Veronica had already read the newspaper article on David Harper.

"Jason left you a note." Her mother handed Veronica a sealed envelope. Veronica opened it, trying to keep her hands from shaking.

Recognize the handwriting? he'd written. Veronica knew it as her own hand. She stuffed the note in her bag and headed upstairs, climbing two steps at a time. She unlocked her bedroom, turned on the lights. She saw her bed neatly made with its shades of blue sheets, her chest-of-drawers as normal, her walls and bookshelves all the same as when she'd left that morning. Then she saw one of her old Barbies hanging from the ceiling, a noose tightly tied around its neck. A cold breeze blew from her open window, and the doll shook in the wind.

Jason Dean's head popped up above her sill. "Sorry to come in through the window. Dreadful etiquette, I apologize."

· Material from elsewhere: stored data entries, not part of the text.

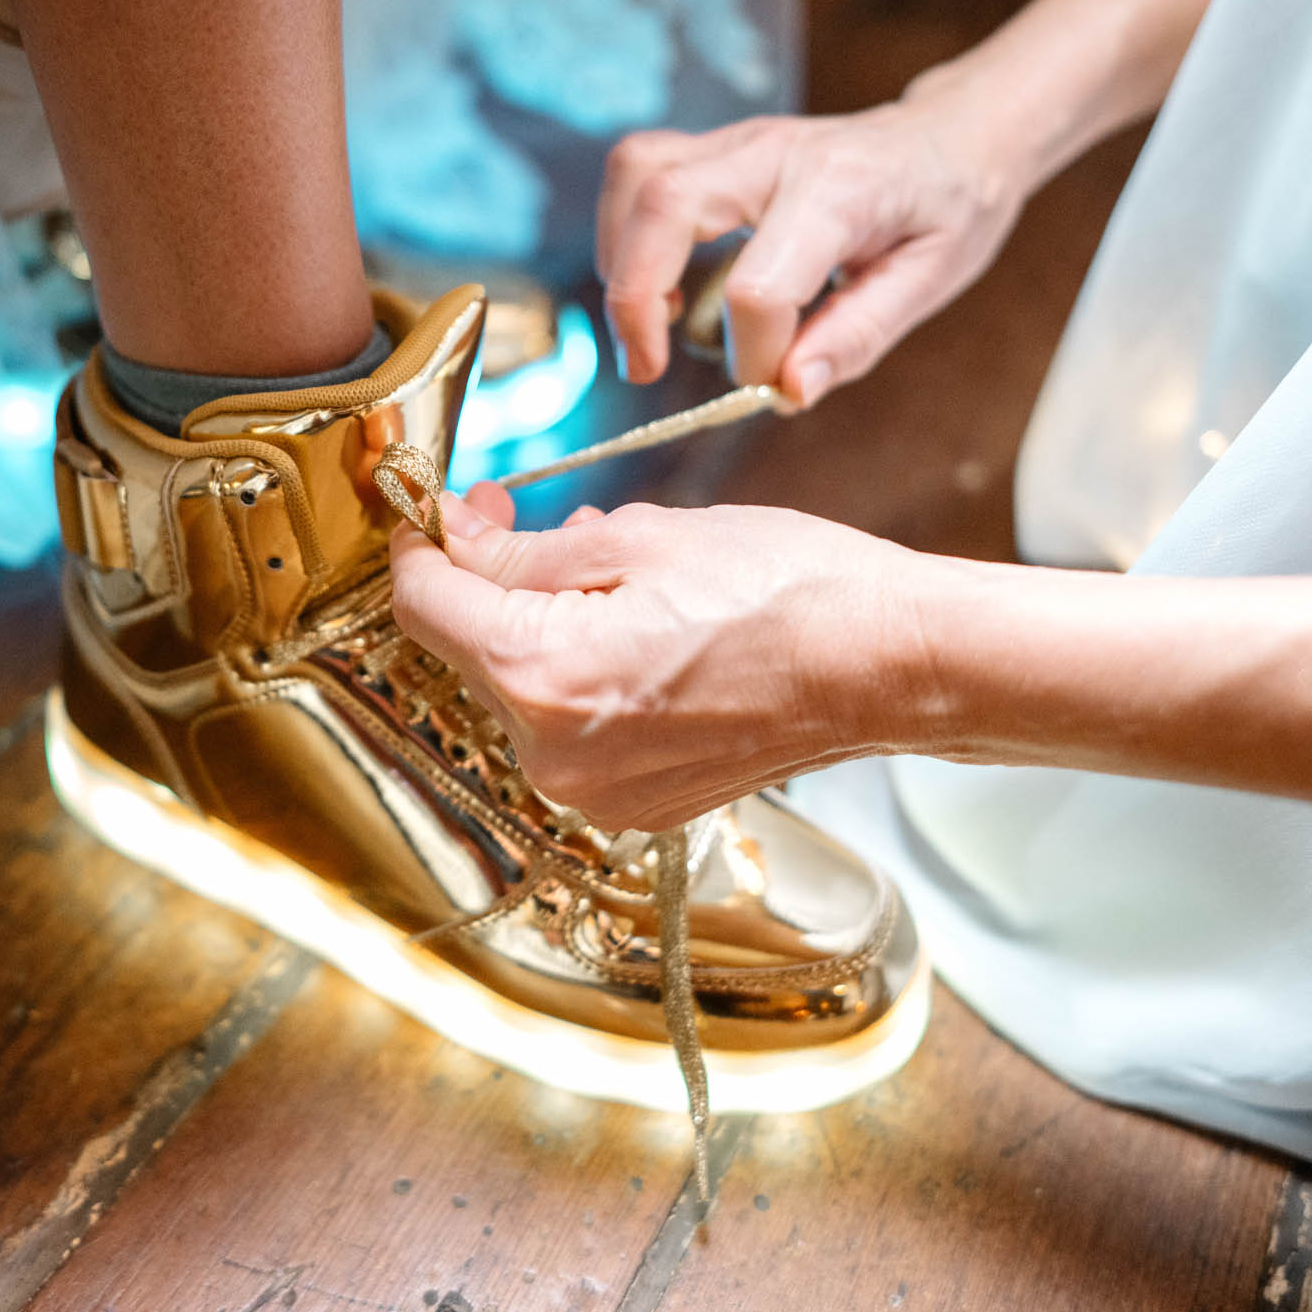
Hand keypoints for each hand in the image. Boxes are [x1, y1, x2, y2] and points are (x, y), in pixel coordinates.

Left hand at [388, 483, 931, 830]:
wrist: (887, 667)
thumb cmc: (786, 590)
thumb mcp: (639, 538)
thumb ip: (522, 551)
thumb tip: (452, 540)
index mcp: (544, 678)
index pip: (425, 605)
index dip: (424, 542)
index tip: (441, 506)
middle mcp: (554, 756)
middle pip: (470, 651)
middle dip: (493, 582)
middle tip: (542, 520)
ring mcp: (595, 793)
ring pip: (521, 690)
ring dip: (543, 628)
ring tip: (619, 577)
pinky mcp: (632, 804)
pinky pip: (572, 729)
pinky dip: (585, 677)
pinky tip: (643, 634)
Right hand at [597, 66, 1028, 406]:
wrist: (953, 135)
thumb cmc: (949, 207)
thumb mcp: (930, 281)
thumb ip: (855, 337)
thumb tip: (786, 391)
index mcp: (842, 190)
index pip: (760, 285)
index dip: (754, 353)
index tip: (774, 382)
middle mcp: (777, 152)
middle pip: (664, 203)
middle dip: (634, 298)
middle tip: (646, 367)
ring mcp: (740, 141)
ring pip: (636, 174)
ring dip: (620, 259)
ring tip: (652, 323)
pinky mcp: (716, 147)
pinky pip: (639, 172)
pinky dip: (628, 234)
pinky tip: (661, 284)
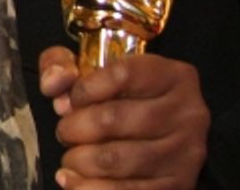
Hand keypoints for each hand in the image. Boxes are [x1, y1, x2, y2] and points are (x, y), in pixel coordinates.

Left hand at [38, 45, 208, 188]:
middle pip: (113, 119)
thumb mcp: (91, 65)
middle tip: (65, 132)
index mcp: (171, 76)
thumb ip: (62, 62)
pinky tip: (72, 181)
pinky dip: (90, 188)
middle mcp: (186, 113)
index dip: (84, 89)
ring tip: (70, 158)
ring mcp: (184, 153)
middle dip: (74, 128)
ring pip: (117, 160)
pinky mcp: (178, 186)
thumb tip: (54, 83)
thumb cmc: (121, 95)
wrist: (161, 130)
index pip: (120, 75)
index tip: (70, 100)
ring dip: (80, 161)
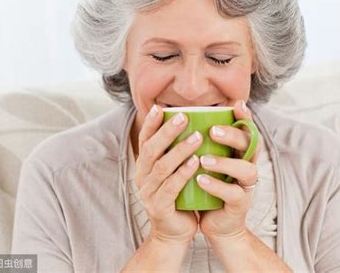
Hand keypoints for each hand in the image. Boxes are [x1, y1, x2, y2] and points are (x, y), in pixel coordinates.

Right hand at [134, 105, 202, 244]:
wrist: (174, 232)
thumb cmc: (179, 196)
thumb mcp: (173, 171)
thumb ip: (175, 152)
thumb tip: (189, 122)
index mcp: (144, 166)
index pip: (145, 140)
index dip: (152, 123)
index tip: (161, 107)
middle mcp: (142, 177)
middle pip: (152, 149)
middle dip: (167, 131)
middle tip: (184, 116)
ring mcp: (148, 193)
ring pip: (162, 166)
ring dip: (179, 150)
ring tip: (197, 136)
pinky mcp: (159, 207)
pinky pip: (171, 187)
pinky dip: (183, 173)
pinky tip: (196, 162)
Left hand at [195, 100, 260, 240]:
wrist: (214, 222)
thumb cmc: (208, 185)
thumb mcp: (206, 161)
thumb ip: (202, 142)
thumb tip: (181, 115)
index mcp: (239, 152)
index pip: (247, 130)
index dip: (245, 117)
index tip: (237, 104)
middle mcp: (247, 164)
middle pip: (250, 145)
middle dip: (233, 135)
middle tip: (212, 131)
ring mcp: (246, 185)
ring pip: (246, 169)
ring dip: (224, 163)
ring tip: (203, 160)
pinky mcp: (240, 204)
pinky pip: (233, 193)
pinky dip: (217, 186)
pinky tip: (200, 180)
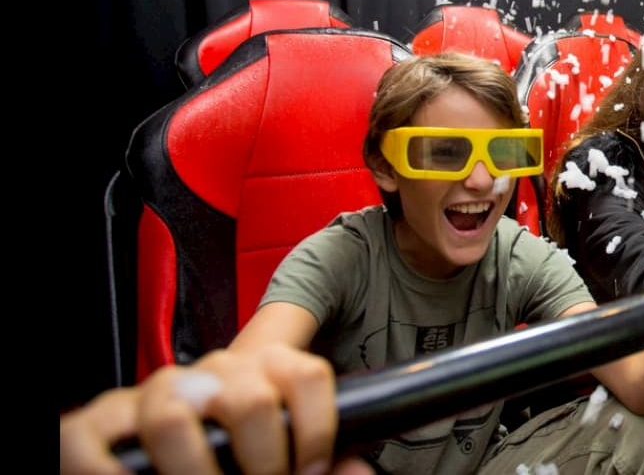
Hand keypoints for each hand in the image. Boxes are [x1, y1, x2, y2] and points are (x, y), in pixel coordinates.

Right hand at [60, 345, 361, 474]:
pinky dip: (111, 474)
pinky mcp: (97, 422)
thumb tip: (360, 474)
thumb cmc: (233, 452)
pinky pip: (93, 441)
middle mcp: (207, 373)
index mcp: (261, 370)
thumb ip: (320, 460)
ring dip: (196, 471)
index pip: (306, 374)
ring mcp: (151, 394)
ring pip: (173, 418)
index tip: (308, 470)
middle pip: (249, 400)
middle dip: (264, 459)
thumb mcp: (281, 451)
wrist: (160, 446)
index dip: (318, 429)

She fled into the walk-in closet, slammed the door behind her, and sealed the lock from the inside with her little finger in the mechanism. She heard J.D. slowly climb in and walk toward her.

She hadn't, somehow, expected the next words out of his mouth to be, "I found your book."

Note: 'A spectacle worthy of you, as you are worthy of it' - paraphrase from Quo Vadis by Henryk Sienkiewicz.

And John Douglas, 9th Marquess of Queensberry, responsible for the Queensberry Rules of boxing and Oscar Wilde's cruel downfall, was definitely an asshole.